Drop the resources you’ve been using to learn Japanese or pieces of entertainment you’ve found that put your skills to the test!
I’ve been playing through the Yokai Watch games in Japanese. The games themselves are okay but the parts I like are running around the super-detailed environments. The games take place in multiple different open-area towns that make you feel like you’re in Japan. I recently started up Yokai Watch 3 and was blown away by the city area…
Like look at that, it’s a 3DS game, why does it look so good??
The Japanese is easily readable and features furigana for every word so you’re able to search up the words that you don’t know yet. Even if you know the basics of Japanese I’d say you’ll be able to understand a good portion of this game. Don’t be too afraid about being stuck, either, because there are waypoints on every location you need to go to.
I’d recommend this game if you like relaxing RPGs or exploring open areas and need a game that’s easily understandable for beginner-intermediate learners.
You can get the first game for around $10 on amazon (but you NEED a Japanese 3DS to be able to play it) here https://www.amazon.com/Yokai-Watch-Nintendo-3DS-Japanese-Version/dp/B00CDIHUE6/
Another game I’ve been playing recently is Ni no Kuni on the DS.
If you’re like me and never knew this game came out on the DS, don’t worry! It only ever released in Japan, with the PS3 port/remake coming out in the US.
It’s another Level 5 game (makers of Yokai Watch) so the Japanese is usually pretty simple. I recommend this game if you’re into turn-based RPGs and Studio Ghibli, as they’re the ones that animated the cutscenes among other work for this game.
Also, it comes with a physical book that you need to use to play the game. This surprised me, but the game forces you to find the way to draw runes in the book before you can use them.
Here’s an example of what I mean. You need to draw those symbols on the DS screen to be able to use certain powers. It’s a really cool gimmick in my opinion. Plus, the book is full of cool drawings and Japanese!
You can find this game for 20-30 dollars on ebay, amoung other used game store websites.
Okay… Time to get something off my chest…

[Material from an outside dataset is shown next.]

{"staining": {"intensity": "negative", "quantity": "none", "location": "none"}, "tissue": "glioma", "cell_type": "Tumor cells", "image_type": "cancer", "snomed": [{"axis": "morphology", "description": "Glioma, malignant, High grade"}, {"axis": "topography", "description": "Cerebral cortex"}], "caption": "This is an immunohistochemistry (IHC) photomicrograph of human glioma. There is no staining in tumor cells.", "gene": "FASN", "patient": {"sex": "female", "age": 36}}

I’ve been obsessed with the show The Bachelor: Japan recently… Don’t judge me, okay!
I’ve never watched other versions of The Bachelor but from what I can imagine this show has the same premise: Many women compete for a proposal from one man. At the end of each episode is a “rose ceremony” where women who receive roses will make it to the next stage while those who aren’t as lucky leave the show.
This show is available on Amazon Prime (only in Japan, so you’ll have to use a VPN to access it if you’re not there now) and sadly doesn’t feature subtitles of any kind but it’s still totally worth watching.
My Japanese skill level is nowhere near the level needed to understand everything that’s said, but this show doesn’t need understanding of the language. Context and reactions are so easy to understand that it makes this show really easy to watch. I showed a few parts to my parents and they were able to easily understand what was going on, even not knowing a single word of Japanese (well, except for domo arigatou, but that doesn’t really count).
Here’s a video of the bachelor meeting one of the more interesting characters:
See how fun it is!? The show is ridiculous and definitely worth a watch, especially if you’re into reality/competition shows and/or trash TV like I am and want to get used to hearing Japanese at the same time.
I bought the full version of the iOS app Japanese Level Up / Jalup.
I works quite well to put some vocab in sentences. What was missing was the mnemo sentences you can find in Remebering the Kanji. Then I discovered Uchisen with is the perfect companion for me!
As soon as I will be able to, I will watch things in Japanese on Netflix using the language learning addon that displays both languages subtitles.